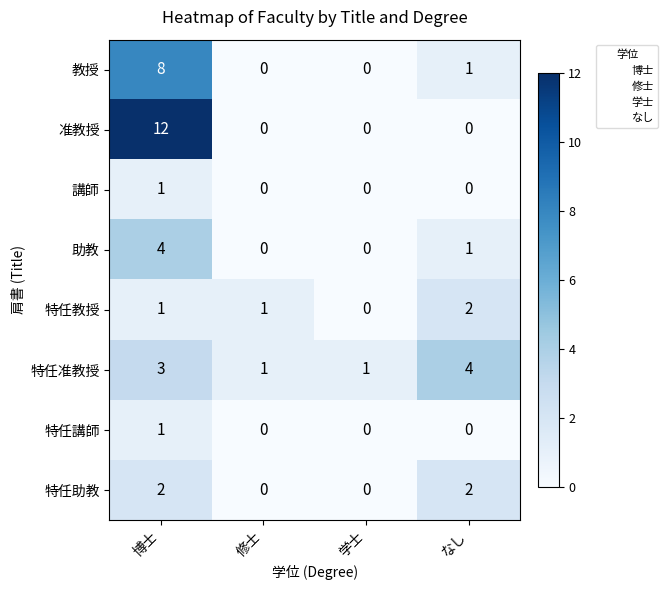

How many values in the 特任准教授 series are below 3?

2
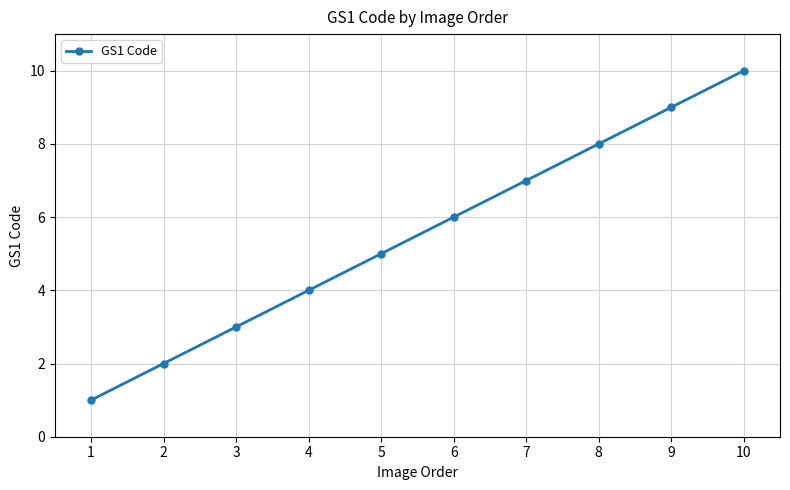

Does the chart display data point markers on the line(s)?

Yes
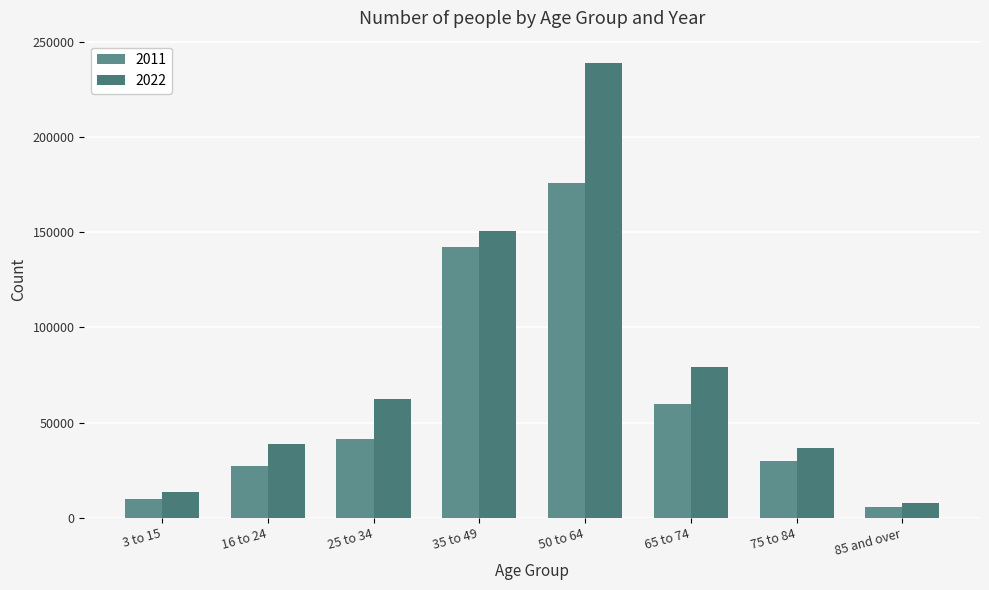

At 3 to 15, list the series in order from smallest to largest.

2011, 2022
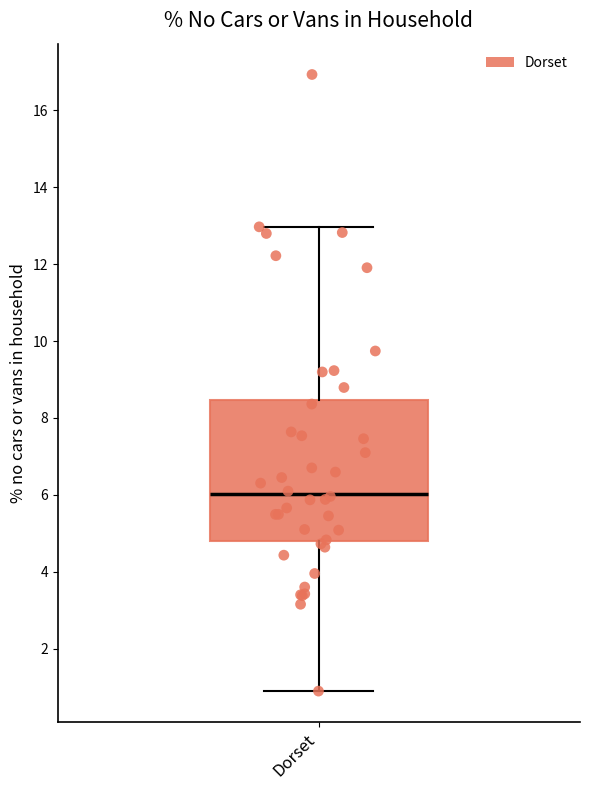

Read this box plot against the y-axis: the position of the median line, the range covered by the box, and the ends of both whiskers. The values are not printed on the chart, so give them approximately, as read against the axis.

median 6.0, box 4.8 to 8.4, whiskers 1.0 to 13.0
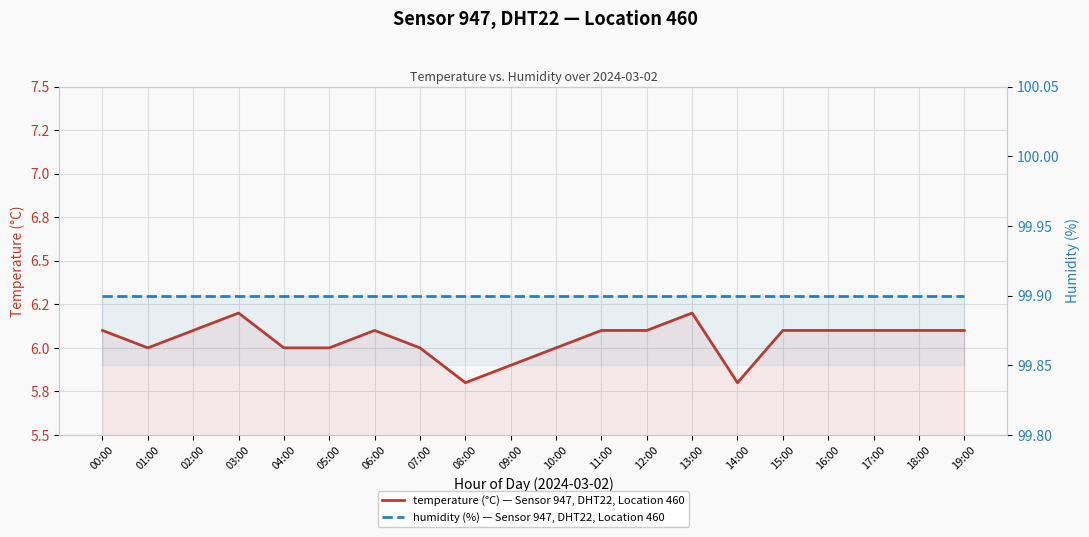

Which has a higher value, 11:00 or 02:00?

11:00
○ ○ ○ ○
Directive: Could you write out all of the items above word for word, leaving out the pictures?

Output of the exercise:
How many values in the 特任准教授 series are below 3?

2

Does the chart display data point markers on the line(s)?

Yes

At 3 to 15, list the series in order from smallest to largest.

2011, 2022

Read this box plot against the y-axis: the position of the median line, the range covered by the box, and the ends of both whiskers. The values are not printed on the chart, so give them approximately, as read against the axis.

median 6.0, box 4.8 to 8.4, whiskers 1.0 to 13.0

Which has a higher value, 11:00 or 02:00?

11:00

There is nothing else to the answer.